La joven actriz volvió en unos minutos y aceptó las disculpas del escritor, quien ya más calmado le acomodó la silla para que se sentara. Eva tuvo entonces un ataque de tos, que soportó sonriendo. A César Tiempo, quien recordaría este encuentro en su libro Mano de Obra, le pareció “una tierna y dolorosa heroína de Murger”, autor francés costumbrista del siglo XIX.

-Me voy a morir pronto –dijo Eva sin dejar de sonreir y de toser.

-No te preocupés, pebeta –le dijo Arlt. Así como ves, yo, que parezco un caballo, me voy a morir antes que vos.  

-¿Te parece? –preguntó Eva.

-¿Querés apostar algo? –dijo el escritor, ahora sonriendo él.

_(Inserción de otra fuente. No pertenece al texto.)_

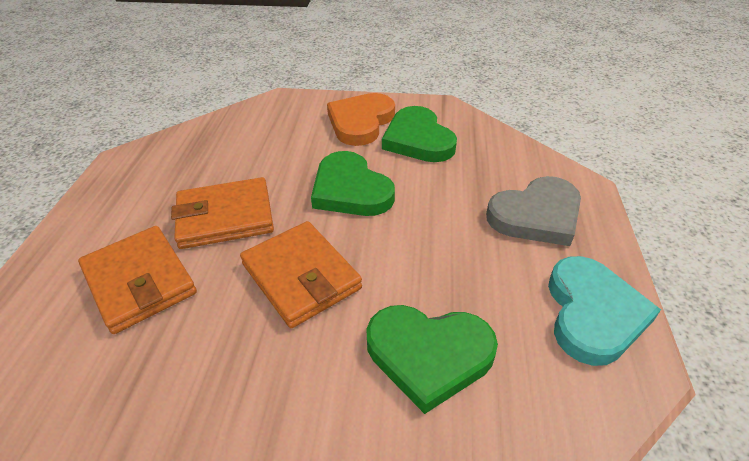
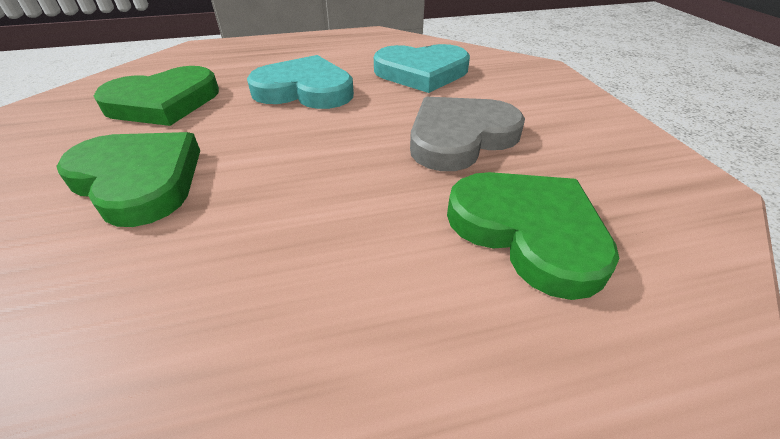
orange heart: [327,93,395,146] = 1 -> none = 0
orange wallet: [78,226,197,334] [171,177,274,249] [240,221,362,328] = 3 -> none = 0
turquoise heart: [548,256,661,366] = 1 -> [247,55,354,109] [374,44,470,93] = 2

César Tiempo con su Olivetti 

Nunca apostaron. Ella se fue con su amiga un rato más tarde, y él siguió charlando con su amigo hasta las primeras luces del alba. Hubiera ganado Arlt: el escritor que había nacido con el siglo murió poco tiempo después, el 26 de julio de 1942, a los 42 años, tras sufrir un paro cardíaco. Excepto en el diario El Mundo, donde trabajaba y publicaba sus Aguafuertes, las reseñas sobre su deceso fueron breves y distantes.  

Eva murió a los 33 años, el 26 de julio de 1952, exactamente una década después que Roberto, a causa de un cáncer. De la mano de Juan Perón, su breve paso por la vida política del país tuvo la fuerza y la luminosidad de un rayo -que aún alumbra en los hogares humildes y en los corazones combativos-. Fue una de las mujeres más importantes de la Historia. En su funeral, dos millones de personas le dieron el último adiós.

Después de aquel momento, Israel Zeitlin, quien era César Tiempo, y también era Clara Beter, publicó cientos de artículos, poesías, ensayos, guiones radiales, teatrales y cinematográficos, intenso, incesante, hasta su muerte en 1980. 

Quizás no sea aventurado afirmar que escribió miles de páginas que pocos recuerdan solamente para dejar su testimonio sobre el encuentro, extraño e incómodo, una noche cualquiera en la calle Corrientes, entre dos personasr que dejaron una profunda huella –vaya si la dejaron- en la memoria y en el sentir de nuestro pueblo.